Geometric properties and integrators for ab initio single-Hessian Gaussian wavepacket dynamics

Single-Hessian Gaussian wavepacket dynamics (GWD) enables simulations of spectra of high-dimensional, slightly anharmonic systems at the cost of ab initio classical molecular dynamics^1,2. This semiclassical method significantly reduces the computational burden of Heller's local harmonic GWD, while maintaining comparable accuracy in approximating spectra. The unexpected but very useful behavior of this method has been hypothesized to stem from the superior geometric properties of the single-Hessian approach over the local harmonic version³. Indeed, here we prove that, similar to the optimal variational GWD, the single-Hessian GWD conserves the non-canonical symplectic structure on the manifold of Gaussian wavepackets, and we derive expressions suitable for numerical verification of symplecticity.
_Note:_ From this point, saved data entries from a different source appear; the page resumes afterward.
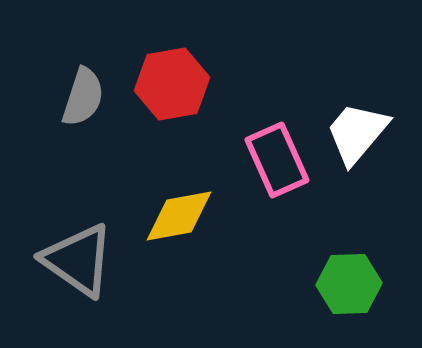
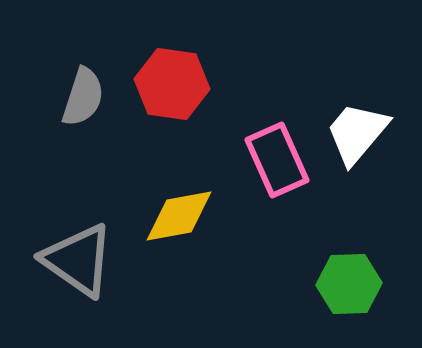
red hexagon: rotated 18 degrees clockwise
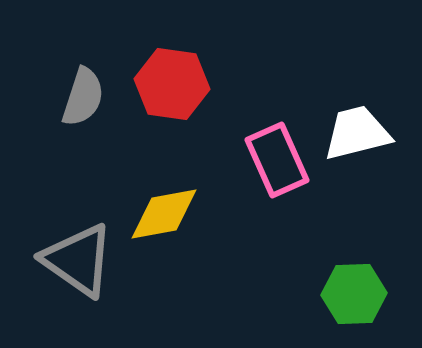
white trapezoid: rotated 36 degrees clockwise
yellow diamond: moved 15 px left, 2 px up
green hexagon: moved 5 px right, 10 px down
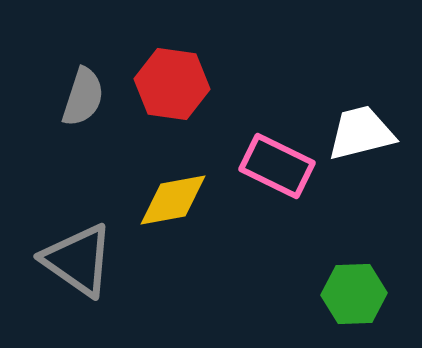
white trapezoid: moved 4 px right
pink rectangle: moved 6 px down; rotated 40 degrees counterclockwise
yellow diamond: moved 9 px right, 14 px up
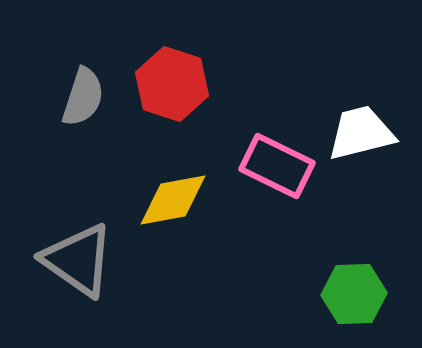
red hexagon: rotated 10 degrees clockwise
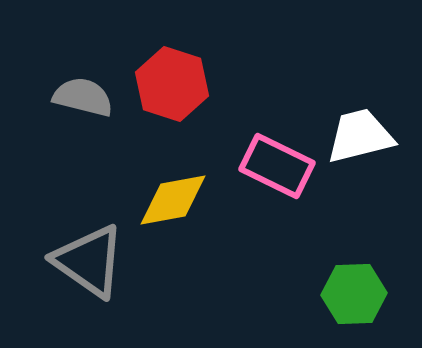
gray semicircle: rotated 94 degrees counterclockwise
white trapezoid: moved 1 px left, 3 px down
gray triangle: moved 11 px right, 1 px down
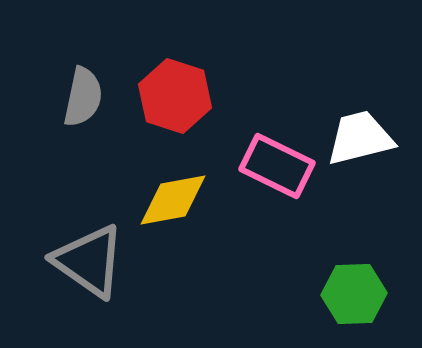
red hexagon: moved 3 px right, 12 px down
gray semicircle: rotated 88 degrees clockwise
white trapezoid: moved 2 px down
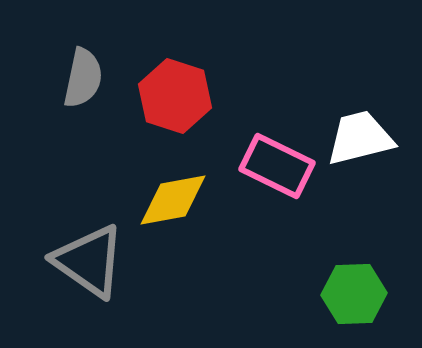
gray semicircle: moved 19 px up
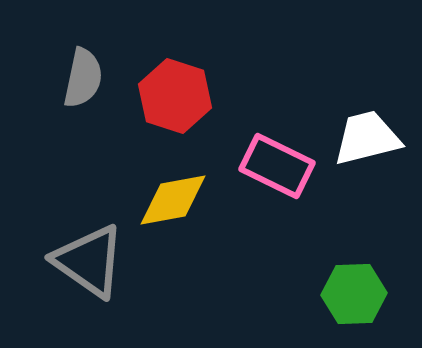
white trapezoid: moved 7 px right
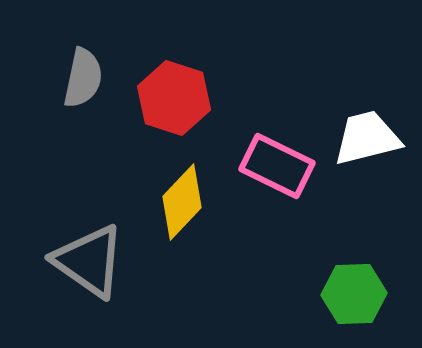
red hexagon: moved 1 px left, 2 px down
yellow diamond: moved 9 px right, 2 px down; rotated 36 degrees counterclockwise
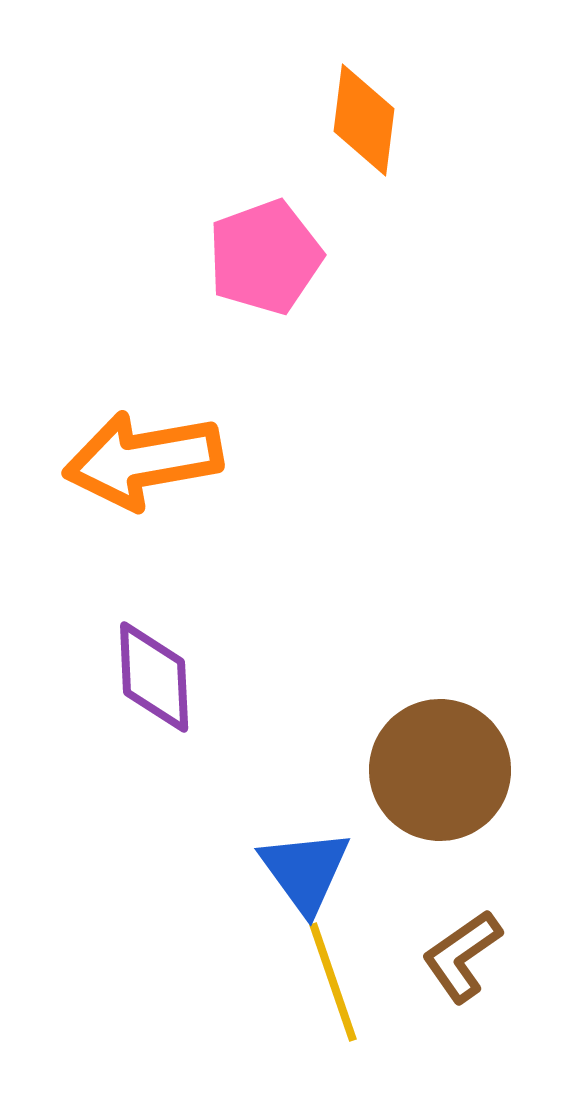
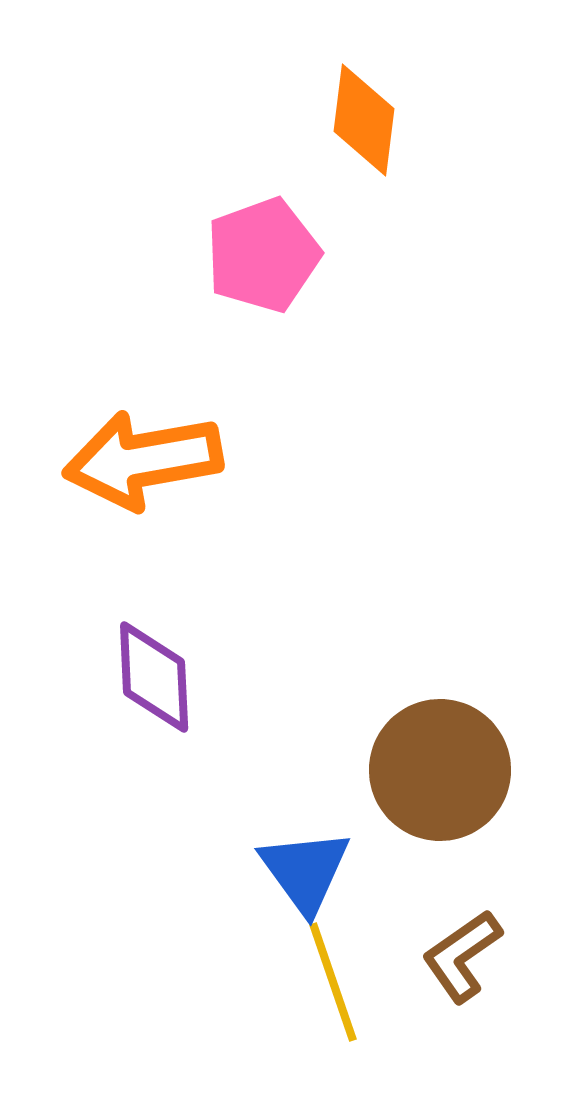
pink pentagon: moved 2 px left, 2 px up
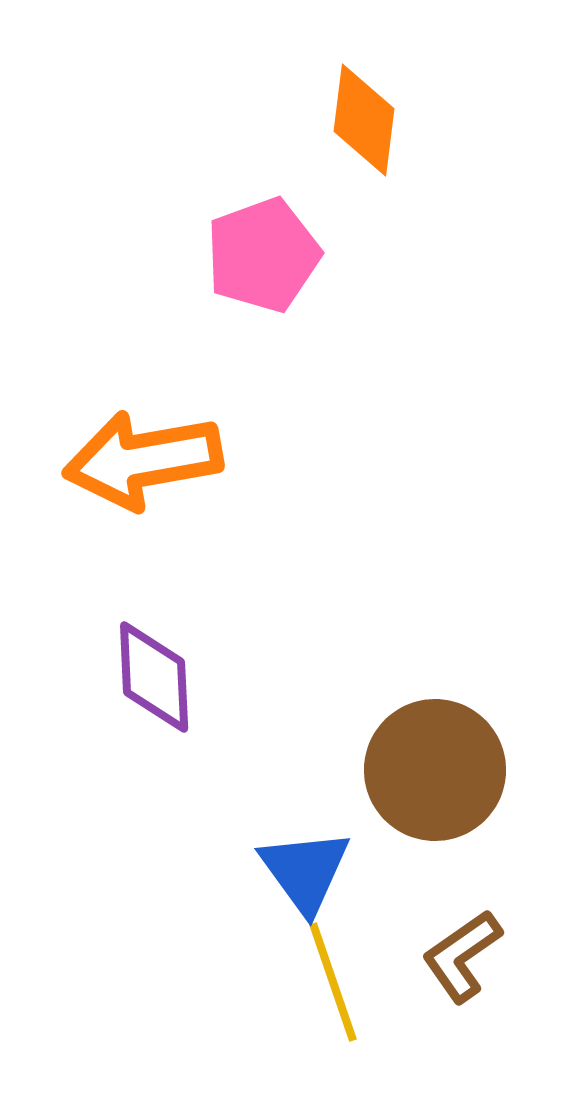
brown circle: moved 5 px left
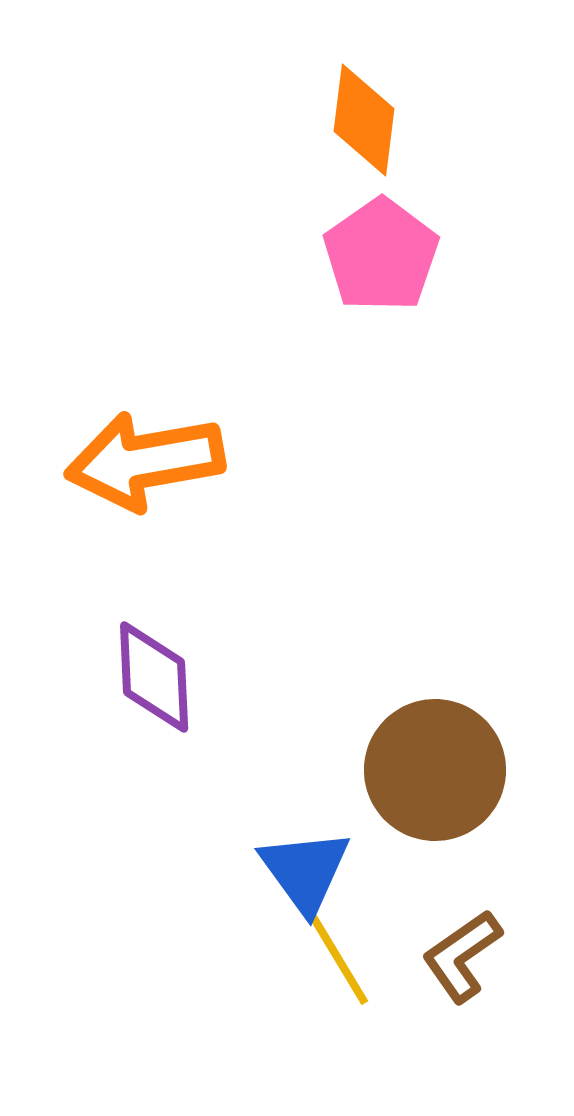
pink pentagon: moved 118 px right; rotated 15 degrees counterclockwise
orange arrow: moved 2 px right, 1 px down
yellow line: moved 32 px up; rotated 12 degrees counterclockwise
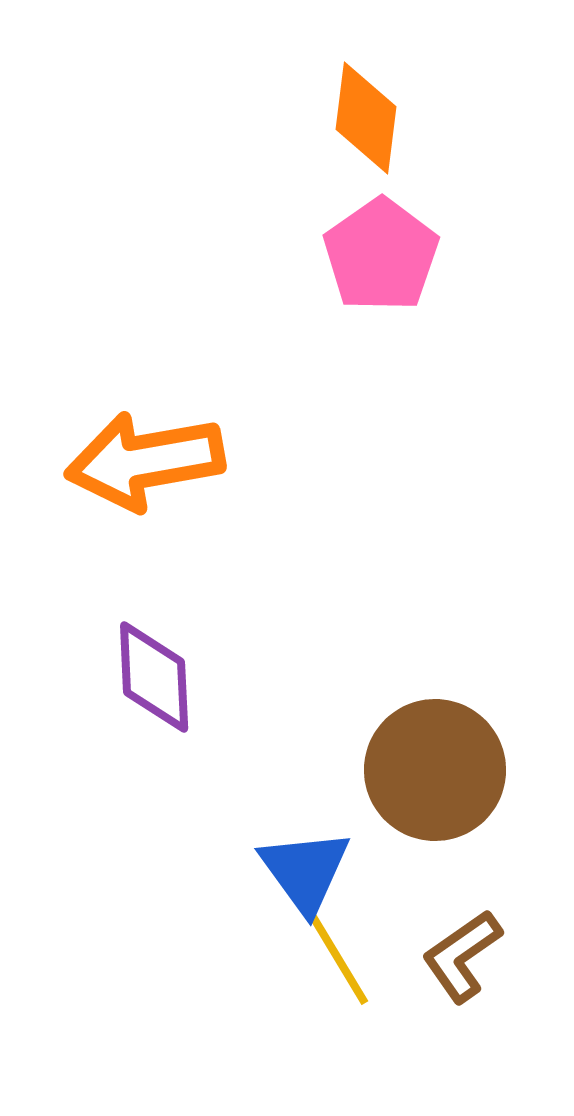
orange diamond: moved 2 px right, 2 px up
To preserve the advantages of the method in numerical simulations, we implement high-order geometric integrators that are time-reversible and conserve the norm and symplectic structure exactly, regardless of the time step. Using on-the-fly ab initio Gaussian wavepacket dynamics on the first excited-state surface of ammonia, we numerically assess the conservation of geometric properties by these integrators, demonstrating that high-order integrators can enhance both accuracy and computational efficiency.

¹ T. Begušić, M. Cordova, and J. Vaníček, J. Chem. Phys. 150, 154117 (2019).

² T. Begušić, E. Tapavicza, and J. Vaníček, J. Chem. Theory Comput. 18, 3065 (2022).

³ J. J. L. Vaníček, J. Chem. Phys. 159, 014114 (2023).